Lots of good stuff there, and if I would have had the extra cash I would have bought the Norfolk Southern in the Operation Lifesaver paint scheme, but that can wait. I also wanted to buy a small diesel switcher, but that can wait as well. 

The Thomas the Train kids ride was cool but it would have been nice to see them take the kids around two times at least...but not complaining- overall a good show. 

I have so much information now that I think my head exploded. 

Good weekend.


----------



## cabledawg (Nov 30, 2010)

Yeah I agree about the Thomas ride 

Were you looking at the HO scale NS loco? I almost bought that one, but I dont have any NS stuff. I know a few folks on here love NS and someone was looking for Lifesaver themed locos/cars. We were really just looking for building kits but my wife couldnt justify $30+ on a plastic building, despite some were being sold for way less than retail or online.

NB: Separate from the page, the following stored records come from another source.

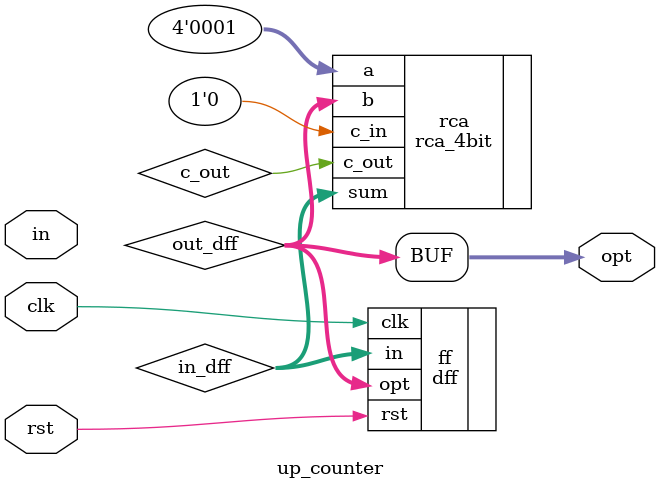
<source format=v>
`timescale 1ns / 1ps
module up_counter(input[3:0] in, input clk, input rst, output[3:0] opt);
	wire[3:0] in_dff;
	wire[3:0] out_dff;
	wire c_out;
	
	rca_4bit rca(.a(4'd1), .b(out_dff), .c_in(1'd0), .sum(in_dff), .c_out(c_out));
	dff ff(.clk(clk), .rst(rst), .in(in_dff), .opt(out_dff));
	
	assign opt = out_dff;
endmodule

</source>
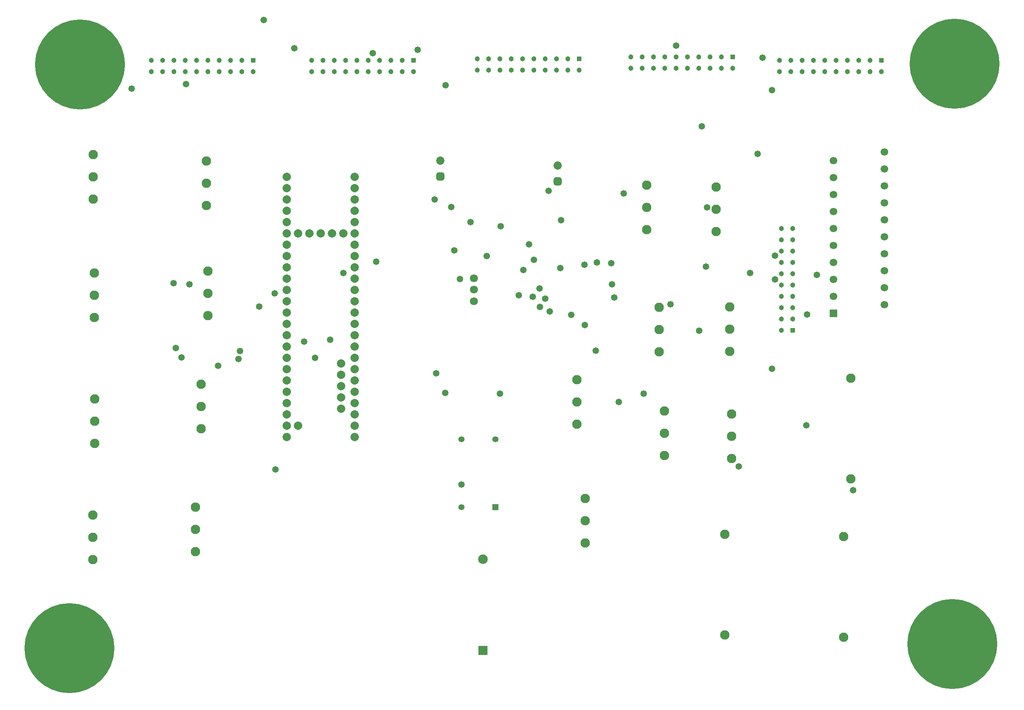
<source format=gbs>
G04*
G04 #@! TF.GenerationSoftware,Altium Limited,Altium Designer,25.8.1 (18)*
G04*
G04 Layer_Color=16711935*
%FSLAX44Y44*%
%MOMM*%
G71*
G04*
G04 #@! TF.SameCoordinates,B6236AAD-9B2A-438F-8993-29755F72C1A3*
G04*
G04*
G04 #@! TF.FilePolarity,Negative*
G04*
G01*
G75*
%ADD27C,1.3612*%
%ADD28R,1.3612X1.3612*%
%ADD29R,1.1350X1.1350*%
%ADD30C,1.1350*%
%ADD31C,1.8682*%
%ADD32C,2.1450*%
%ADD33C,2.1032*%
%ADD34C,1.7000*%
%ADD35C,1.8032*%
G04:AMPARAMS|DCode=36|XSize=1.8532mm|YSize=1.8532mm|CornerRadius=0.5141mm|HoleSize=0mm|Usage=FLASHONLY|Rotation=90.000|XOffset=0mm|YOffset=0mm|HoleType=Round|Shape=RoundedRectangle|*
%AMROUNDEDRECTD36*
21,1,1.8532,0.8250,0,0,90.0*
21,1,0.8250,1.8532,0,0,90.0*
1,1,1.0282,0.4125,0.4125*
1,1,1.0282,0.4125,-0.4125*
1,1,1.0282,-0.4125,-0.4125*
1,1,1.0282,-0.4125,0.4125*
%
%ADD36ROUNDEDRECTD36*%
%ADD37R,1.7000X1.7000*%
%ADD38R,2.1450X2.1450*%
%ADD39C,1.8532*%
%ADD40R,1.1350X1.1350*%
%ADD41C,1.4732*%
%ADD42C,20.2032*%
D27*
X1024890Y450850D02*
D03*
Y603250D02*
D03*
X1101090D02*
D03*
D28*
Y450850D02*
D03*
D29*
X1967230Y1454150D02*
D03*
X916940D02*
D03*
X557530D02*
D03*
X1289050Y1457960D02*
D03*
X1633220Y1461770D02*
D03*
D30*
X1941830Y1454150D02*
D03*
X1916430D02*
D03*
X1891030D02*
D03*
X1865630D02*
D03*
X1840230D02*
D03*
X1814830D02*
D03*
X1738630D02*
D03*
X1967230Y1428750D02*
D03*
X1941830D02*
D03*
X1916430D02*
D03*
X1891030D02*
D03*
X1865630D02*
D03*
X1840230D02*
D03*
X1814830D02*
D03*
X1789430D02*
D03*
X1764030D02*
D03*
X1738630D02*
D03*
X1789430Y1454150D02*
D03*
X1764030D02*
D03*
X688340Y1428750D02*
D03*
X713740D02*
D03*
X739140D02*
D03*
X764540D02*
D03*
X789940D02*
D03*
X815340D02*
D03*
X840740D02*
D03*
X866140D02*
D03*
X891540D02*
D03*
X916940D02*
D03*
X688340Y1454150D02*
D03*
X713740D02*
D03*
X739140D02*
D03*
X764540D02*
D03*
X789940D02*
D03*
X815340D02*
D03*
X840740D02*
D03*
X866140D02*
D03*
X891540D02*
D03*
X328930Y1428750D02*
D03*
X354330D02*
D03*
X379730D02*
D03*
X405130D02*
D03*
X430530D02*
D03*
X455930D02*
D03*
X481330D02*
D03*
X506730D02*
D03*
X532130D02*
D03*
X557530D02*
D03*
X328930Y1454150D02*
D03*
X354330D02*
D03*
X379730D02*
D03*
X405130D02*
D03*
X430530D02*
D03*
X455930D02*
D03*
X481330D02*
D03*
X506730D02*
D03*
X532130D02*
D03*
X1060450Y1432560D02*
D03*
X1085850D02*
D03*
X1111250D02*
D03*
X1136650D02*
D03*
X1162050D02*
D03*
X1187450D02*
D03*
X1212850D02*
D03*
X1238250D02*
D03*
X1263650D02*
D03*
X1289050D02*
D03*
X1060450Y1457960D02*
D03*
X1085850D02*
D03*
X1111250D02*
D03*
X1136650D02*
D03*
X1162050D02*
D03*
X1187450D02*
D03*
X1212850D02*
D03*
X1238250D02*
D03*
X1263650D02*
D03*
X1742440Y1076960D02*
D03*
Y1051560D02*
D03*
Y1026160D02*
D03*
Y1000760D02*
D03*
Y975360D02*
D03*
Y949960D02*
D03*
Y924560D02*
D03*
Y899160D02*
D03*
Y873760D02*
D03*
Y848360D02*
D03*
X1767840Y1076960D02*
D03*
Y1051560D02*
D03*
Y1026160D02*
D03*
Y1000760D02*
D03*
Y975360D02*
D03*
Y949960D02*
D03*
Y924560D02*
D03*
Y899160D02*
D03*
Y873760D02*
D03*
X1404620Y1436370D02*
D03*
X1430020D02*
D03*
X1455420D02*
D03*
X1480820D02*
D03*
X1506220D02*
D03*
X1531620D02*
D03*
X1557020D02*
D03*
X1582420D02*
D03*
X1607820D02*
D03*
X1633220D02*
D03*
X1404620Y1461770D02*
D03*
X1430020D02*
D03*
X1455420D02*
D03*
X1480820D02*
D03*
X1506220D02*
D03*
X1531620D02*
D03*
X1557020D02*
D03*
X1582420D02*
D03*
X1607820D02*
D03*
D31*
X657860Y1065530D02*
D03*
X683260D02*
D03*
X759460D02*
D03*
X754360Y697230D02*
D03*
X632460Y989330D02*
D03*
X754360Y671830D02*
D03*
X632460Y608330D02*
D03*
X754360Y722630D02*
D03*
X784860Y633730D02*
D03*
Y963930D02*
D03*
X708660Y1065530D02*
D03*
X754360Y773430D02*
D03*
Y748030D02*
D03*
X632460Y963930D02*
D03*
X784860Y608330D02*
D03*
X632460Y633730D02*
D03*
X657860D02*
D03*
X632460Y659130D02*
D03*
X734060Y1065530D02*
D03*
X632460Y1014730D02*
D03*
Y1040130D02*
D03*
Y1065530D02*
D03*
Y1090930D02*
D03*
Y1116330D02*
D03*
Y1141730D02*
D03*
Y1167130D02*
D03*
Y1192530D02*
D03*
X784860D02*
D03*
Y1167130D02*
D03*
Y1141730D02*
D03*
Y1116330D02*
D03*
Y1090930D02*
D03*
Y1065530D02*
D03*
Y1040130D02*
D03*
Y1014730D02*
D03*
Y989330D02*
D03*
X632460Y684530D02*
D03*
Y709930D02*
D03*
Y735330D02*
D03*
Y760730D02*
D03*
Y786130D02*
D03*
Y811530D02*
D03*
Y836930D02*
D03*
Y862330D02*
D03*
Y887730D02*
D03*
Y913130D02*
D03*
Y938530D02*
D03*
X784860D02*
D03*
Y913130D02*
D03*
Y887730D02*
D03*
Y862330D02*
D03*
Y836930D02*
D03*
Y811530D02*
D03*
Y786130D02*
D03*
Y760730D02*
D03*
Y735330D02*
D03*
Y709930D02*
D03*
Y684530D02*
D03*
Y659130D02*
D03*
D32*
X1073150Y333930D02*
D03*
D33*
X440690Y677380D02*
D03*
X452120Y1128560D02*
D03*
X198120Y1142530D02*
D03*
X455930Y880910D02*
D03*
X200660Y877100D02*
D03*
X440690Y627380D02*
D03*
X201390Y593890D02*
D03*
X427450Y351320D02*
D03*
X197580Y333540D02*
D03*
X1882140Y158780D02*
D03*
Y384780D02*
D03*
X198120Y1242530D02*
D03*
X452120Y1228560D02*
D03*
X455930Y980910D02*
D03*
X200660Y977100D02*
D03*
X440690Y727380D02*
D03*
X201390Y693890D02*
D03*
X427450Y451320D02*
D03*
X197580Y433540D02*
D03*
X1615440Y389860D02*
D03*
Y163860D02*
D03*
X1898080Y740780D02*
D03*
Y514780D02*
D03*
X1596390Y1170140D02*
D03*
Y1120140D02*
D03*
Y1070140D02*
D03*
X1626330Y900900D02*
D03*
Y850900D02*
D03*
Y800900D02*
D03*
X1480280Y667220D02*
D03*
Y617220D02*
D03*
Y567220D02*
D03*
X1630680Y660070D02*
D03*
Y610070D02*
D03*
Y560070D02*
D03*
X1440180Y1173950D02*
D03*
Y1123950D02*
D03*
Y1073950D02*
D03*
X1468120Y900100D02*
D03*
Y850100D02*
D03*
Y800100D02*
D03*
X1283970Y737070D02*
D03*
Y687070D02*
D03*
Y637070D02*
D03*
X1302480Y470370D02*
D03*
Y420370D02*
D03*
Y370370D02*
D03*
X452120Y1178560D02*
D03*
X455930Y930910D02*
D03*
X427450Y401320D02*
D03*
X200660Y927100D02*
D03*
X201390Y643890D02*
D03*
X197580Y383540D02*
D03*
X198120Y1192530D02*
D03*
D34*
X1859280Y962660D02*
D03*
Y1115060D02*
D03*
Y924560D02*
D03*
X1973280Y1248360D02*
D03*
Y1210260D02*
D03*
Y1172160D02*
D03*
Y1134060D02*
D03*
Y1095960D02*
D03*
Y1057860D02*
D03*
Y1019760D02*
D03*
Y981660D02*
D03*
Y943560D02*
D03*
Y905460D02*
D03*
X1859280Y1229360D02*
D03*
Y1191260D02*
D03*
Y1153160D02*
D03*
Y1076960D02*
D03*
Y1038860D02*
D03*
Y1000760D02*
D03*
D35*
X1052830Y964800D02*
D03*
Y913800D02*
D03*
Y939800D02*
D03*
D36*
X1240790Y1182930D02*
D03*
X976860Y1194080D02*
D03*
D37*
X1859280Y886460D02*
D03*
D38*
X1073150Y129030D02*
D03*
D39*
X1240790Y1217930D02*
D03*
X976860Y1229080D02*
D03*
D40*
X1767840Y848360D02*
D03*
D41*
X1727962Y1016254D02*
D03*
X1008126Y1027938D02*
D03*
X1800352Y883802D02*
D03*
X1727962Y962660D02*
D03*
X1246160Y988314D02*
D03*
X988060Y707390D02*
D03*
X1721612Y1387602D02*
D03*
X1153160Y926864D02*
D03*
X989076Y1398270D02*
D03*
X1903476Y488950D02*
D03*
X1021334Y963676D02*
D03*
X1024890Y501720D02*
D03*
X1184910Y923703D02*
D03*
X1186942Y1006204D02*
D03*
X1672336Y976884D02*
D03*
X1573022Y991108D02*
D03*
X1163320Y983852D02*
D03*
X1300480Y995680D02*
D03*
X759206Y976630D02*
D03*
X1110742Y705866D02*
D03*
X1433068D02*
D03*
X1558290Y847090D02*
D03*
X414020Y951230D02*
D03*
X1689354Y1244092D02*
D03*
X383540Y808482D02*
D03*
X695960Y786130D02*
D03*
X1721612Y761746D02*
D03*
X1822450Y973074D02*
D03*
X1377950Y687070D02*
D03*
X1646428Y542346D02*
D03*
X1700276Y1460246D02*
D03*
X1271270Y882650D02*
D03*
X1176020Y1041488D02*
D03*
X1301750Y860260D02*
D03*
X1222756Y890198D02*
D03*
X1493774Y906272D02*
D03*
X1200150Y942340D02*
D03*
X606806Y535940D02*
D03*
X284226Y1390650D02*
D03*
X605536Y930910D02*
D03*
X478536Y768604D02*
D03*
X1248410Y1095756D02*
D03*
X1220470Y1161542D02*
D03*
X1200703Y900358D02*
D03*
X1212735Y919365D02*
D03*
X967740Y751586D02*
D03*
X825508Y1470406D02*
D03*
X1367790Y922020D02*
D03*
X1360932Y999236D02*
D03*
X1362300Y951230D02*
D03*
X832866Y1002030D02*
D03*
X1328166Y1000976D02*
D03*
X1081024Y1014730D02*
D03*
X964692Y1141730D02*
D03*
X396240Y787654D02*
D03*
X406400Y1400810D02*
D03*
X527304Y801878D02*
D03*
X524256Y784098D02*
D03*
X570992Y901192D02*
D03*
X730250Y826770D02*
D03*
X378460Y953770D02*
D03*
X1325626Y802132D02*
D03*
X926592Y1478026D02*
D03*
X1798320Y635000D02*
D03*
X671068Y822960D02*
D03*
X1575816Y1123950D02*
D03*
X1112520Y1082294D02*
D03*
X1044702Y1090930D02*
D03*
X1001268Y1125220D02*
D03*
X1564132Y1306068D02*
D03*
X649675Y1481582D02*
D03*
X1506220Y1487170D02*
D03*
X581152Y1545082D02*
D03*
X1388872Y1155954D02*
D03*
D42*
X168910Y1445260D02*
D03*
X2125980Y143510D02*
D03*
X2131060Y1446530D02*
D03*
X144780Y134620D02*
D03*
M02*

</source>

Did you see the guy with the custom LEGO DD40? That was friggin awesome, but I dont think I have the patience to build something that big. He even had a detailed motor behind all the side panels. Didnt even think to get pics though


----------



## hoscale37 (Nov 20, 2011)

cabledawg said:


> Yeah I agree about the Thomas ride
> 
> Were you looking at the HO scale NS loco? I almost bought that one, but I dont have any NS stuff. I know a few folks on here love NS and someone was looking for Lifesaver themed locos/cars. We were really just looking for building kits but my wife couldnt justify $30+ on a plastic building, despite some were being sold for way less than retail or online.
> 
> Did you see the guy with the custom LEGO DD40? That was friggin awesome, but I dont think I have the patience to build something that big. He even had a detailed motor behind all the side panels. Didnt even think to get pics though


The Lego setups were pretty amazing. I liked the Union Pacific and Burlington Northern engines that I saw on the one lego layout. 

I think it was at the Bachmann or Athearn setup towards the front when you walked in, and they had a small track setup with one of those heavy duty machinery cars, that looks like they are carrying a huge electrical transformer...was very interesting to see that run on a track.


----------



## cabledawg (Nov 30, 2010)

hoscale37 said:


> The Lego setups were pretty amazing. I liked the Union Pacific and Burlington Northern engines that I saw on the one lego layout.
> 
> I think it was at the Bachmann or Athearn setup towards the front when you walked in, and they had a small track setup with one of those heavy duty machinery cars, that looks like they are carrying a huge electrical transformer...was very interesting to see that run on a track.


AHH! The Schnabel car! I saw that but nobody else in my family was impressed


----------